Tekno  

Bupati Kudus Hartopo: Setiap OPD Harus Ciptakan Inovasi Pelayanan Publik

TRIBUNJATENG.COM, KUDUS – Bupati Kudus HM Hartopo mengatakan setiap organisasi perangkat daerah (OPD) harus mampu membuat inovasi pelayanan publik yang cemerlang dalam Kompetisi Pelayanan Publik (KIPP).

Karena semakin baik layanan yang diberikan, semakin mudah masyarakat mengaksesnya.

“Reformasi birokrasi sangat penting, karena perlu adanya inovasi yang baik dalam pelayanan publik agar masyarakat yang membutuhkan layanan dapat mengaksesnya dengan mudah. ​​KIPP diadakan sebagai motivasi dalam pelayanan,” kata Hartopo.

Selama ini, dia menilai pelayanan publik menjadi isu strategis.

Oleh karena itu, dengan adanya KIPP ini pihaknya sangat mengapresiasi karena menurutnya dapat menjadi wadah dalam bersaing untuk menciptakan sebuah inovasi dalam pelayanan publik.

“Kita berharap dengan KIPP ini kita bisa menata, menata, dan berinovasi agar pelayanan tetap berjalan maksimal, tidak hanya saat ada kegiatan seperti ini.
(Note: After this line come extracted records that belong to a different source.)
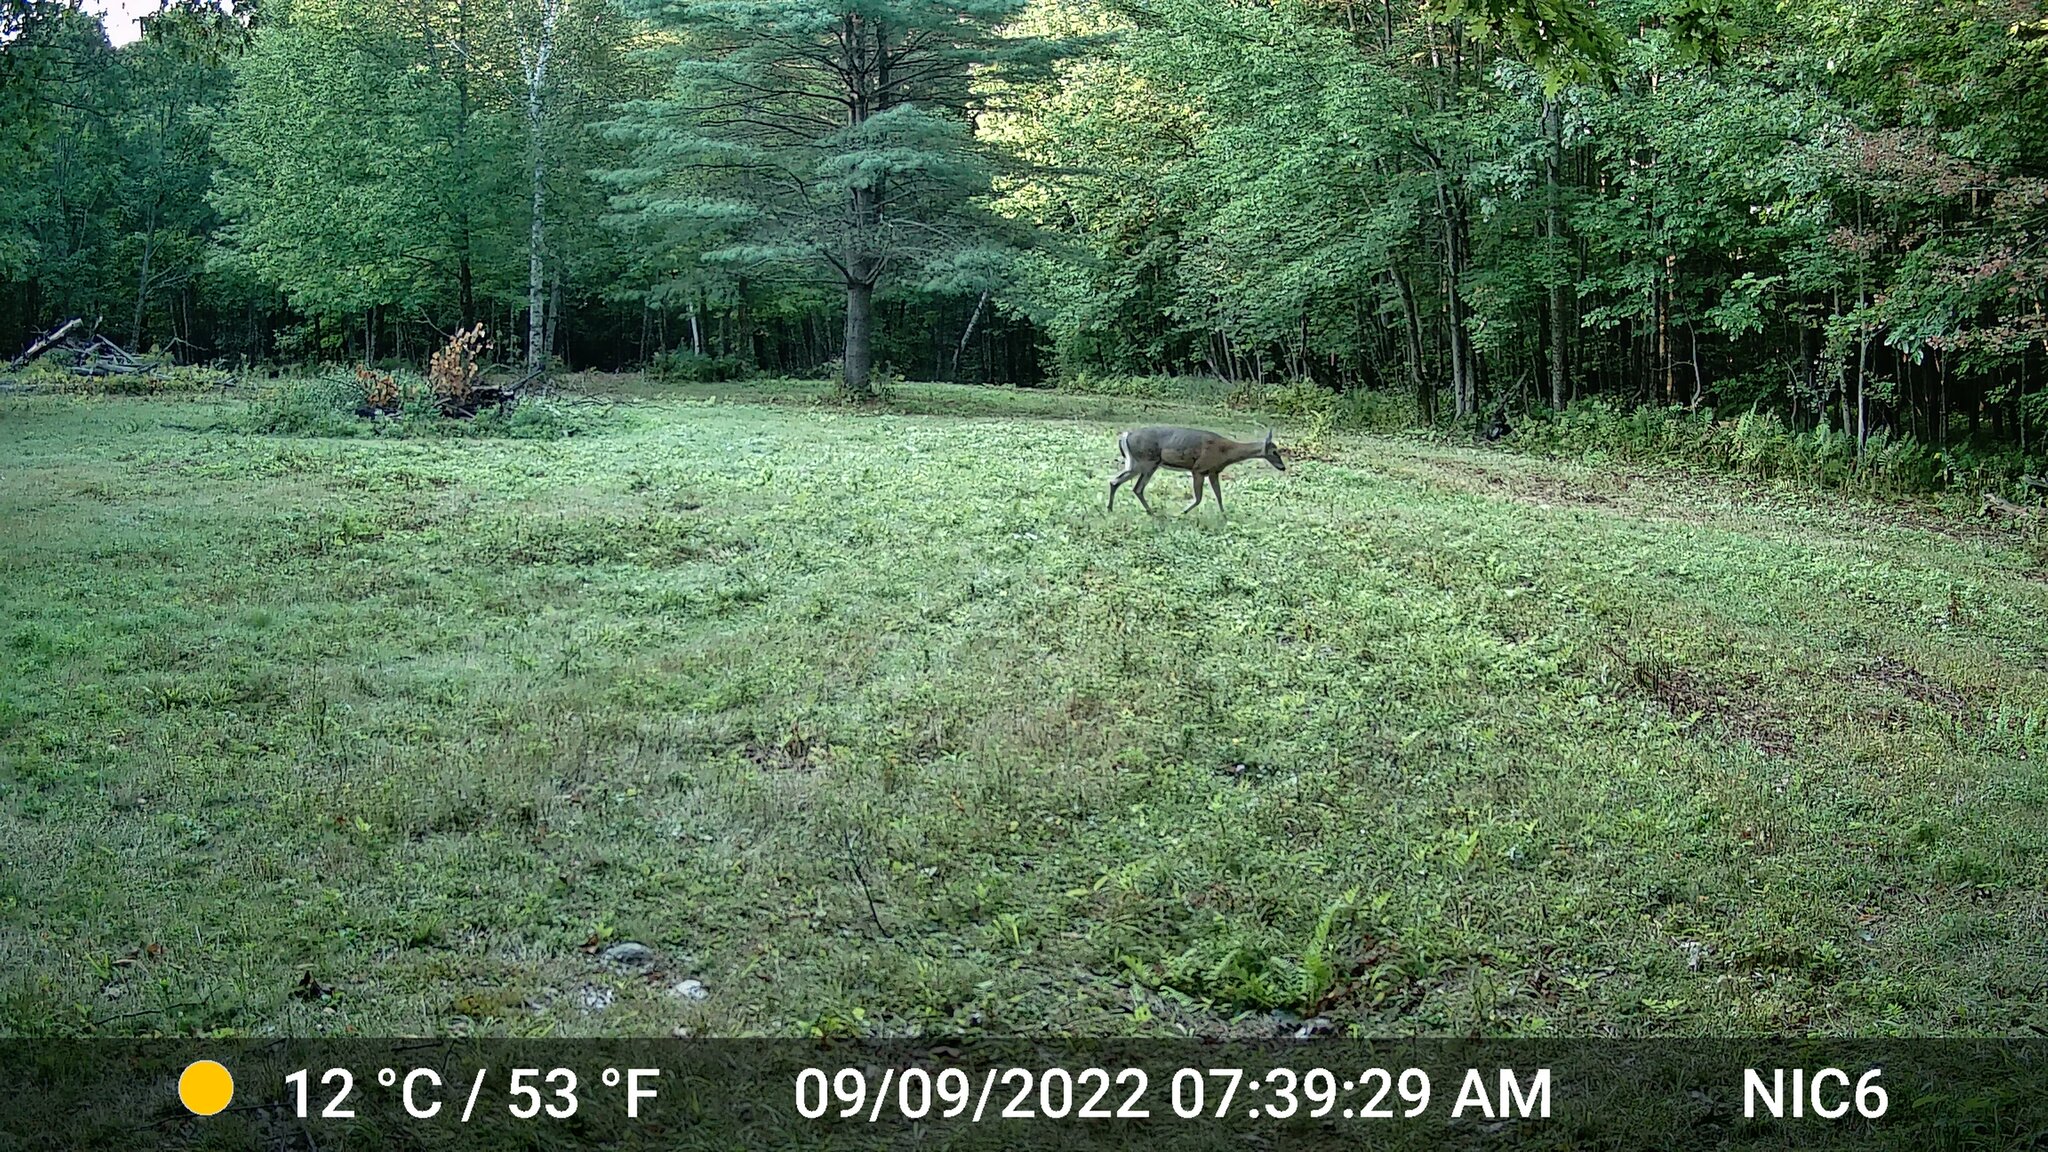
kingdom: Animalia
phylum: Chordata
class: Mammalia
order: Artiodactyla
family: Cervidae
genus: Odocoileus
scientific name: Odocoileus virginianus
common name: White-tailed deer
Tapi benar-benar ditata untuk bisa menciptakan inovasi pelayanan publik terbaik agar ke depan tidak masalah,” tanyanya.

Oleh karena itu, Hartopo meminta agar setiap OPD memanfaatkan kecanggihan teknologi dengan membuat dan mengoptimalkan aplikasi yang efektif dengan inovasi yang dihasilkan untuk mempermudah pelayanan.

“Pegawai tidak boleh monoton dalam pelayanan, ciptakan dan kelola secara optimal suatu inovasi, baik yang sudah ada maupun yang direncanakan untuk mempermudah pelayanan sehingga masyarakat dapat mengakses pelayanan secara online untuk mengurangi jumlah antrian mengingat keterbatasan sumber daya manusia (SDM) yang dimiliki,” ujarnya. mendesak. .
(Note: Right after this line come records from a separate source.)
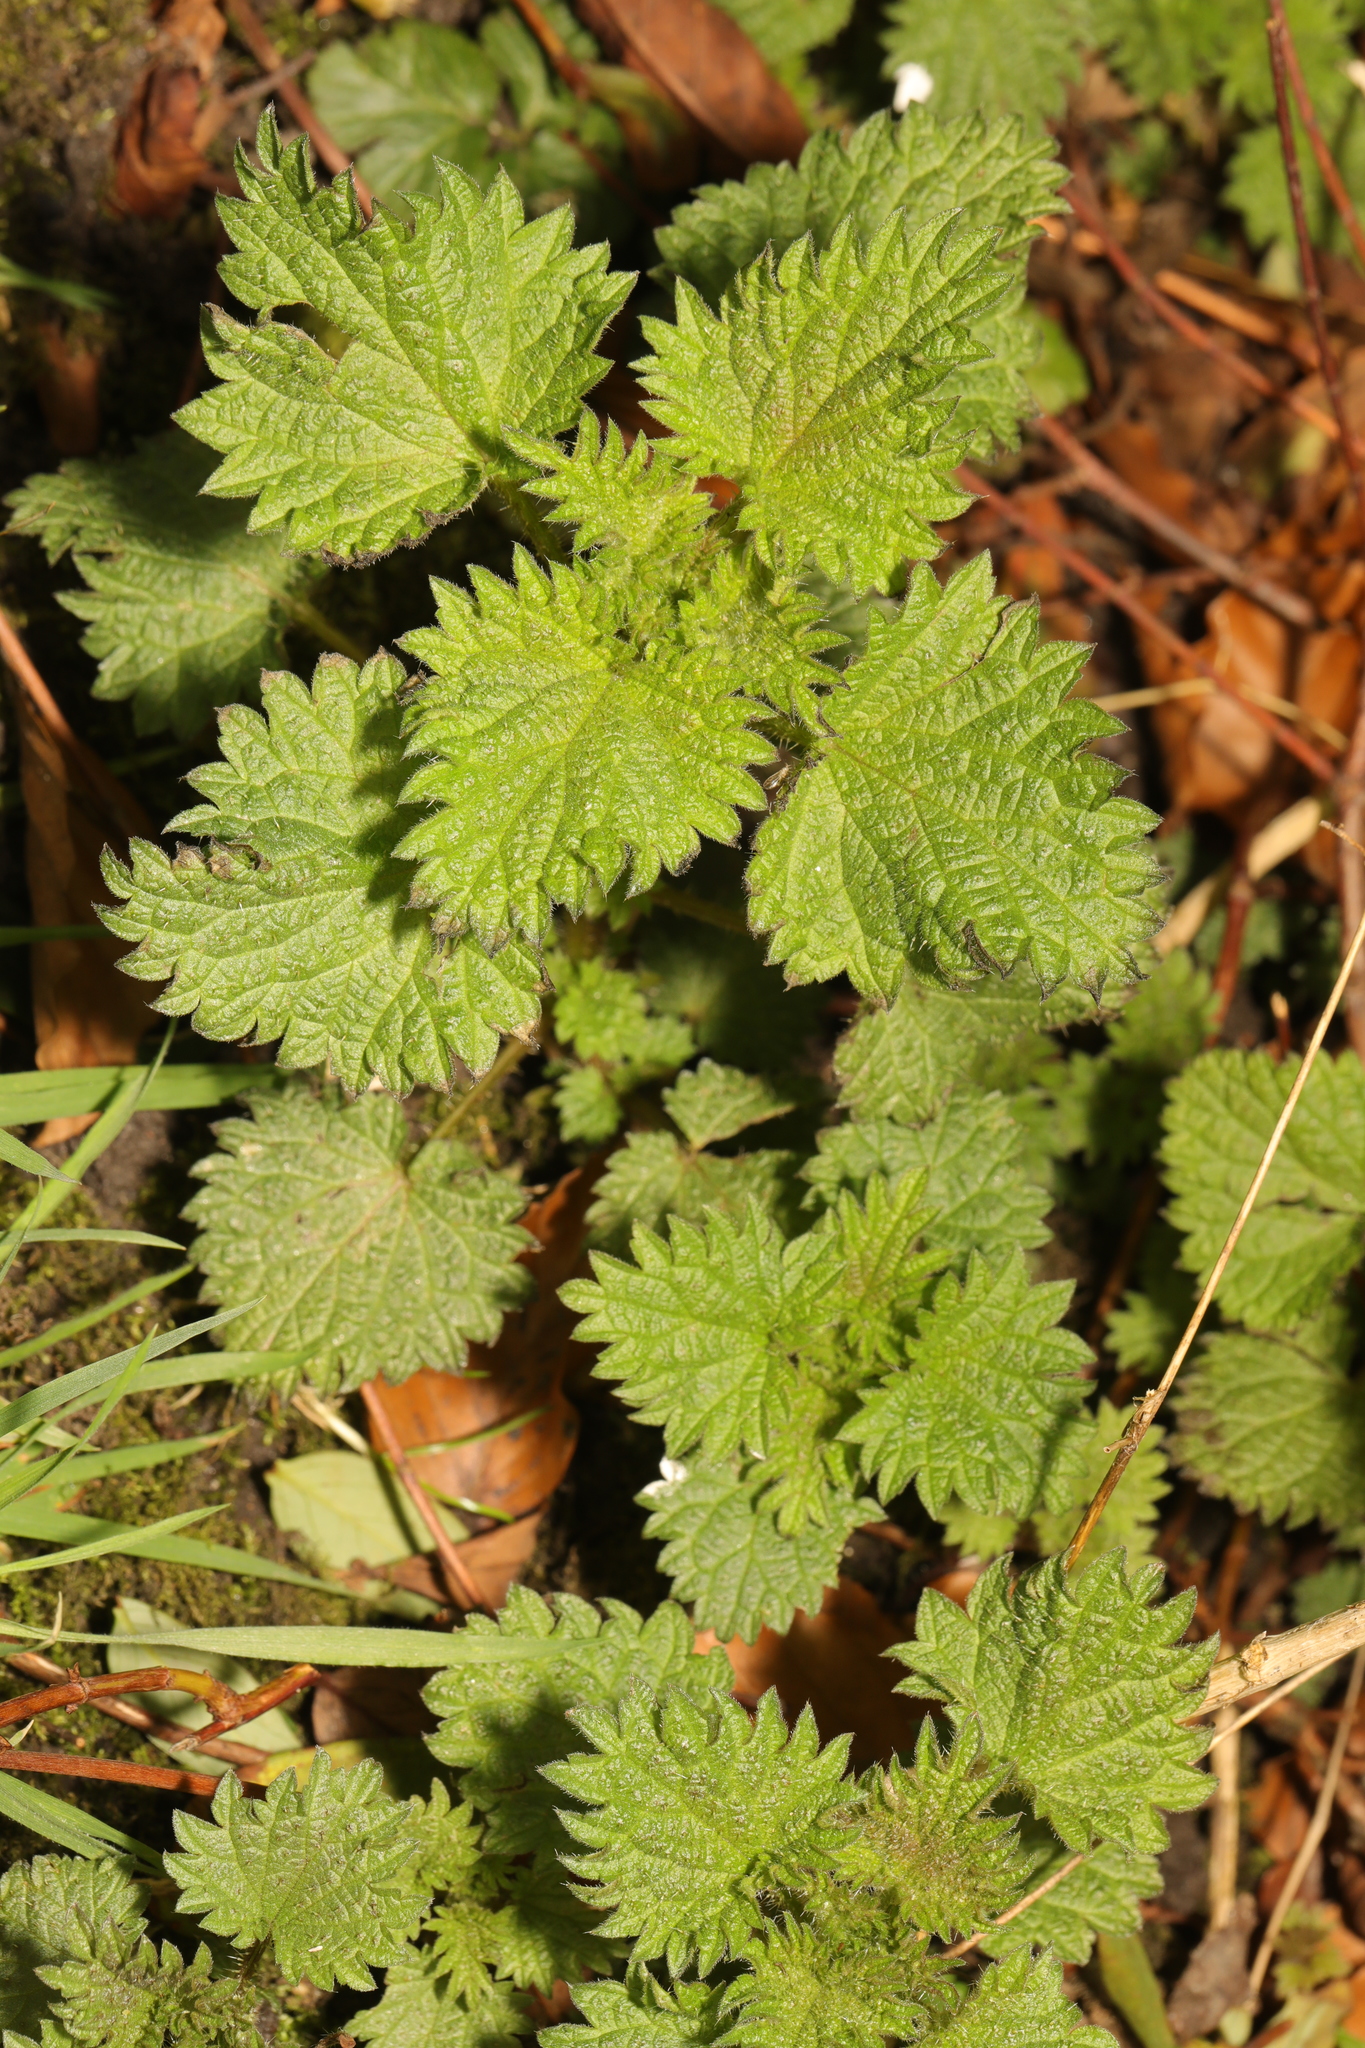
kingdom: Plantae
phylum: Tracheophyta
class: Magnoliopsida
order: Rosales
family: Urticaceae
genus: Urtica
Inovasi layanan ini jangan hanya mentok saat ada persaingan. Namun di luar itu, inovasi mutlak diperlukan agar selalu dapat mengikuti perkembangan zaman dan teknologi.

Adanya persaingan dapat menjadi momentum untuk meningkatkan pelayanan publik oleh instansi pemerintah. Namun, dalam hal peningkatan layanan dan inovasi, jangan hanya fokus pada persaingan.

“Untuk berorganisasi, berorganisasi, atau berinovasi tidak boleh hanya ketika ada kegiatan seperti ini. Hanya dibarengi dengan reward, piagam penghargaan,” kata Hartopo

Hartopo mengatakan, inovasi pelayanan publik merupakan suatu keharusan agar masyarakat mendapatkan pelayanan yang mudah dan maksimal. Kemajuan teknologi dapat menjadi media pelayanan yang mudah dan cepat.

“Harapan kita dengan kemajuan teknologi, kita bisa membuat aplikasi untuk mengurangi antrian pelayanan. Kita bisa mendaftar dari rumah sampai di sana, memberikan formulir pendaftaran. Misalnya berobat ke rumah sakit,” ujarnya.

Leave a Reply

Your email address will not be published.